Project team: Universität Göttingen, Universität Kassel, Technische Universität Brandenburg in Cottbus-Senftenberg, Helmholtz Zentrum München, Julius Kühn-Institut (JKI), Thüringer Landesanstalt für Landwirtschaft Link Website:

Duration: 01/09/2021 – 31/08/2024

Project aim

Central aim of SIGNAL is to evaluate whether and under which site conditions agroforestry in Germany can be a land use alternative that is ecologically, economically and socially more sustainable than conventional agriculture. 

Sustainable intensification of agriculture can be attained if land use systems are designed that combine modern ecological knowledge of the functioning of ecosystems with traditional knowledge on farming.

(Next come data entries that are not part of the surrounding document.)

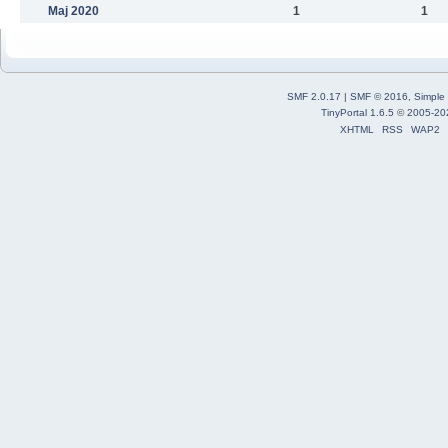
Maj 2020
1
1
SMF 2.0.17
|
SMF © 2016
,
Simple
TinyPortal 1.6.5
©
2005-20
XHTML
RSS
WAP2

This recognition has stimulated renewed interest in agroforestry since there are several reasons why agroforestry systems are better able to mimic the functioning of natural ecosystems than monoculture crops. Agroforestry systems can have higher nutrient and water use efficiency than annual crops since trees in agroforestry systems can utilize deep nutrients and water outside the rooting zone of annual crops and outside the crop growing season. 

Expected results 

SIGNAL will answer the question whether agroforestry systems are more sustainable than conventional agriculture and thus will increase the land equivalent ratio (LER). The two main criteria that we will use to evaluate this are the efficiency with which nutrients and water are used in agroforestry and conventional systems. We expect that in agroforestry systems a higher input of root and leaf litter of crops, grass and trees will positively influence the composition of the soil community, its functions (litter decomposition, N & P mineralization, N, P, K, Ca, Mg retention), and related soil properties (water holding capacity, aggregate stability) and thus ultimately increase crop yields. 


Project results from phase 1


Nutrient response efficiency (NRE) describes how efficient plant-available soil nutrients are used (NRE = biomass productivity / unit plant-available nutrient). The combined growth curves and nutrient response efficiency (NRE) curves of agroforestry and conventional systems showed that nutrient availability at studied systems was not limiting plant productivity. From these results, we conclude that presently high fertilization rates that surpass crop demands preclude more optimal NRE values for agroforestry systems. We expect that a significant reduction in applied fertilizer will result in relatively minor reductions in crop yield, but at the same time considerable increases in nutrient response efficiencies.


Project results from phase 2

Once nutrient saturation (nutrient availability in excess of plant demands) is reached in any agroecosystem, productivity will not further increase, and the efficiency of nutrient utilization substantially decreases, posing a high risk of nutrient losses to the environment. In phase 2, despite a 2-year reduction in fertilization, crop yield in agroforestry and monoculture systems did not decrease, with a potential for increased NRE. This maintained yield is due to the prevailing nutrient saturation conditions, supporting our earlier findings. Although agroforestry enhanced three important ecological functions (carbon sequestration, habitat for

biological activity, erosion resistance), the presently high fertilization rates mask its potential to increase efficient nutrient-use and -retention.


Expected results phase 3


We expect that NRE will increase further toward its optimum. Next, results from the 1st and 2nd phases showed

more positive than negative interactions between rows of trees and crops. Based on full tree-rotation (up to 7yrs)-crop evaluation, we expect that 3-4yrs will be the optimal age for facilitating tree-crop interactions in alley-cropping agroforestry; at younger tree age (1-2yrs) these interactions are less pronounced; at higher age (5-7yrs), competition becomes dominant. We also expect nitrate leaching losses to reduce with increasing tree age and in agroforestry compared to monocultures, because of effective soil biological mechanisms such as root distribution, N immobilization, and denitrification.